One year ago, at the Global Refugee Forum, the Secretary General of NRC, Jan Egeland, committed his organisation to going carbon neutral.
It is a commitment that countless corporate leaders have made in recent years. But the motivation at NRC came not only from the top management level, but from the employees too. NRC staff all over the world initiated projects and set up internal forums to discuss ways they could be more environmentally friendly in their work.
But one important question remained. How does a global humanitarian organisation, with limited resources, fulfil this commitment?
“By working together, we can really do it”
Earlier this year, Grieg Foundation and NRC teamed up to kick-start a project that will help NRC and the wider humanitarian sector reach these green ambitions. The one-year project will see NRC set out a strategy for ensuring the organisation becomes carbon-neutral and increases environmental sustainability.
“Through this project, we believe that NRC can lead the way and provide tools that can equip the entire humanitarian industry for change,” says Grieg Chairperson Elna-Kathrine Grieg. “The climate crisis is one of the biggest challenges of our time. We have to work together to find and share sustainable solutions.”
Jan Egeland is excited about the partnership. “We have discussed how we can make our organisation ‘greener’ for some time, but the initial investment has been holding us back,” he says. “By working together with Grieg Foundation, I’m optimistic that we can really do it.”
Clean energy for all refugees
NRC has already taken some steps towards sustainability, from swapping diesel generators for solar panels in some offices in South Sudan, to protecting the rainforest in Colombia. NRC’s global provider of expertise, NORCAP, now has around 40 clean energy and climate experts working across the humanitarian, development and peace sectors.

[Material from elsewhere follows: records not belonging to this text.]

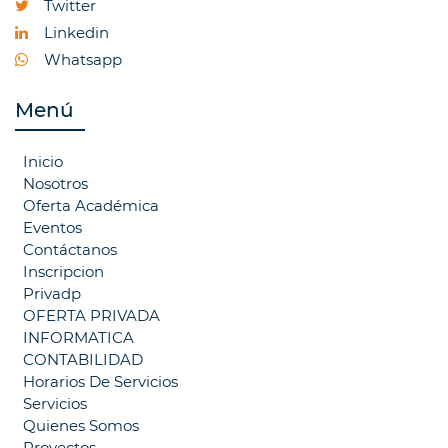
Twitter
Linkedin
Whatsapp
Menú
Inicio
Nosotros
Oferta Académica
Eventos
Contáctanos
Inscripcion
Privadp
OFERTA PRIVADA
INFORMATICA
CONTABILIDAD
Horarios De Servicios
Servicios
Quienes Somos
Proyectos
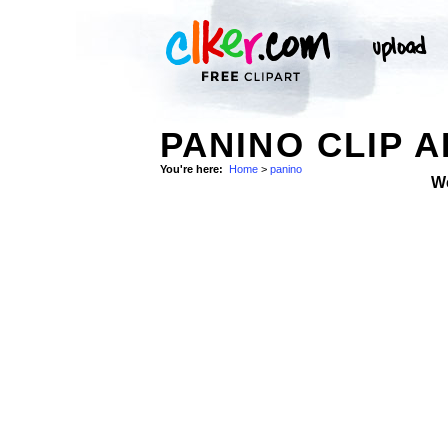
PANINO CLIP A
You're here:
Home
>
panino
W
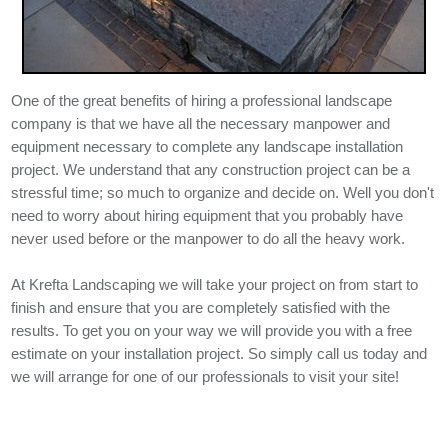
One of the great benefits of hiring a professional landscape
company is that we have all the necessary manpower and
equipment necessary to complete any landscape installation
project. We understand that any construction project can be a
stressful time; so much to organize and decide on. Well you don't
need to worry about hiring equipment that you probably have
never used before or the manpower to do all the heavy work.
At Krefta Landscaping we will take your project on from start to
finish and ensure that you are completely satisfied with the
results. To get you on your way we will provide you with a free
estimate on your installation project. So simply call us today and
we will arrange for one of our professionals to visit your site!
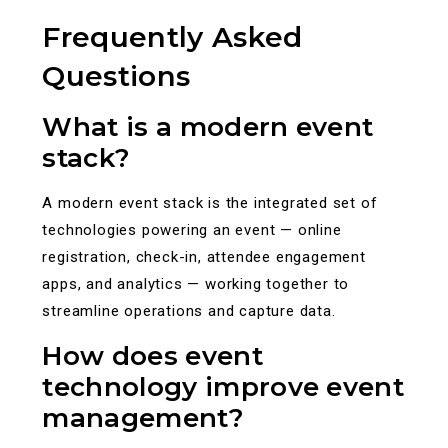
Frequently Asked
Questions
What is a modern event
stack?
A modern event stack is the integrated set of
technologies powering an event — online
registration, check-in, attendee engagement
apps, and analytics — working together to
streamline operations and capture data.
How does event
technology improve event
management?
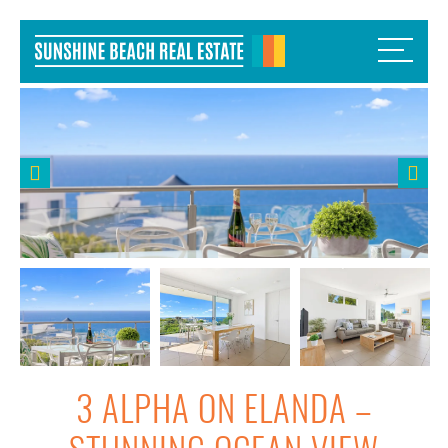
3 ALPHA ON ELANDA –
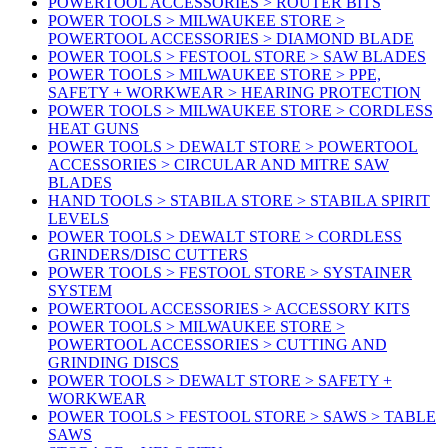
POWERTOOL ACCESSORIES > ROUTER BITS
POWER TOOLS > MILWAUKEE STORE >
POWERTOOL ACCESSORIES > DIAMOND BLADE
POWER TOOLS > FESTOOL STORE > SAW BLADES
POWER TOOLS > MILWAUKEE STORE > PPE,
SAFETY + WORKWEAR > HEARING PROTECTION
POWER TOOLS > MILWAUKEE STORE > CORDLESS
HEAT GUNS
POWER TOOLS > DEWALT STORE > POWERTOOL
ACCESSORIES > CIRCULAR AND MITRE SAW
BLADES
HAND TOOLS > STABILA STORE > STABILA SPIRIT
LEVELS
POWER TOOLS > DEWALT STORE > CORDLESS
GRINDERS/DISC CUTTERS
POWER TOOLS > FESTOOL STORE > SYSTAINER
SYSTEM
POWERTOOL ACCESSORIES > ACCESSORY KITS
POWER TOOLS > MILWAUKEE STORE >
POWERTOOL ACCESSORIES > CUTTING AND
GRINDING DISCS
POWER TOOLS > DEWALT STORE > SAFETY +
WORKWEAR
POWER TOOLS > FESTOOL STORE > SAWS > TABLE
SAWS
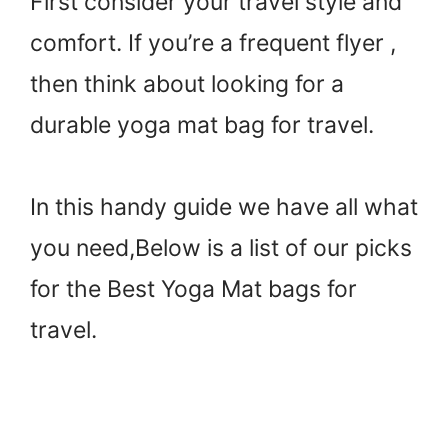
First consider your travel style and
comfort. If you’re a frequent flyer ,
then think about looking for a
durable yoga mat bag for travel.
In this handy guide we have all what
you need,Below is a list of our picks
for the Best Yoga Mat bags for
travel.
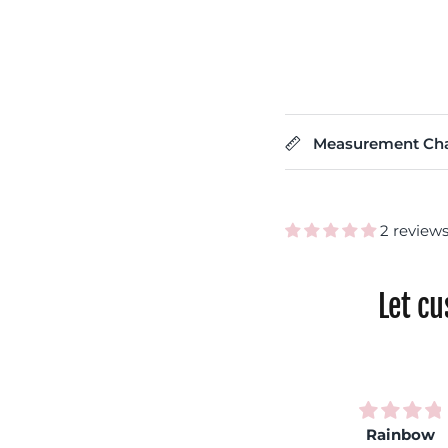
Measurement Cha
2 review
Let c
Very
Rainbow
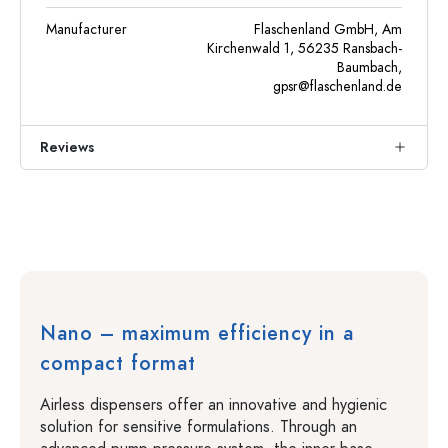
Manufacturer
Flaschenland GmbH, Am
Kirchenwald 1, 56235 Ransbach-
Baumbach,
gpsr@flaschenland.de
Reviews
Nano – maximum efficiency in a
compact format
Airless dispensers offer an innovative and hygienic
solution for sensitive formulations. Through an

The partnership with Grieg Foundation will enable NRC to mainstream these types of initiatives right across the organisation.
It will also enable NRC to support the UN refugee agency (UNHCR) in providing all refugee settlements and host communities with access to clean energy by 2030.
Grieg believe the benefits of the partnership will be far-reaching. “Grieg Foundation looks for innovative projects that can have a lasting impact and where our support makes a difference,” she explains. “NRC is one of the world’s leading displacement agencies engaging with the UN system, donors, NGOs and local partners. This project will have an impact across the globe.”
An existential threat
“I think it’s clear to us why we have to become greener,” says Egeland. “It would be totally immoral for us to witness more and more people displaced by climate change, and not respond. We want to not only mitigate the consequences of climate change, but also do our bit to reduce the emission of greenhouse gases that leads to climate change in the first place.”
Egeland is in no doubt about the urgency of the issue.
“Climate change is, and will remain, the biggest existential threat to humanity for this generation and the next,” he says. “The pandemic is bad and it’s paralysing us now. But threat of climate change will continue to build as a threat to all of us. So we must do all we can to fight it, and help people live through it.”